*Excerpt*.

----

[TheForge] fire steels
Peter Fels & Phoebe Palmer
artgawk at thegrid.net
Sun May 18 16:30:25 EDT 2008
Bad attitude!!!! grin.
Beyond the basic necessities...value becomes most amorphous.
This is to our advantage because we are compelled to make this stuff and
need some way to feed ourselves.
Folks, by in large, are quite plastic RE values and tend to reflect the
values of those they are around.
So, keep a straight face...sound sincere and very convinced that your
work is of great value, which is only proportionate to their affirmed
good taste and appreciation of it.

----

*Information supplied*.
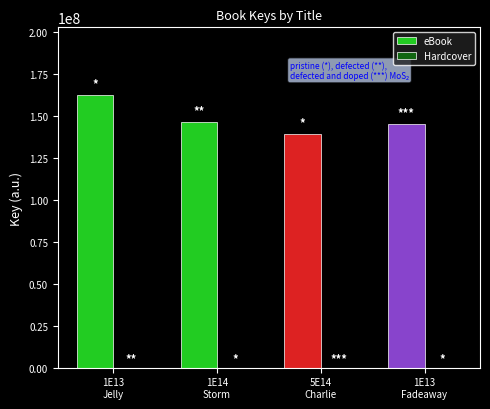

Which series has the largest total across all categories?

eBook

----

*Tasks for this exercise*.
A – In the fire steels post, whose values do folks tend to reflect?
B – Continue the fire steels post from its last sentence.

*Exercise answers*.
A – The values of those they are around.

B –
I smile brightly and phart discreetly...pete f
Andrew Vida wrote:
> And this goes right to the point I've been making for the past 25 years:
> people love and want art, but they do not want to pay for it. Art is
> not really essential in any immediate sense. If you do not have art you
> will not die the way you would if you didn't have water or food. Art is
> just one of those back burner things in most peoples' lives. We live in
> a time when depictions of Elvis on black velvet are at the budget limits
> of many folks. Even better-to-do folks often have to choose between a
> decent piece of art and the next installment in their child's $150K
> college edumacation. When pitted against these more basic and more
> immediate needs, the art will almost always lose out.
>
> Then there are those with the mindset that an artist's time is not worth
> that much - after all, it's ONLY art. Add to that the tremendous
> general ignorance of people that has come about as a result of the
> technologies that have brought us so many mass produced miracles. For
> the most part, people have not the first clue of the difficulties in
> manufacturing art. Honest to God, many seem to think Jed Clampett pulls
> Picasos out of his ass every Wednesday morning at 10:00 as if he were a
> laying hen.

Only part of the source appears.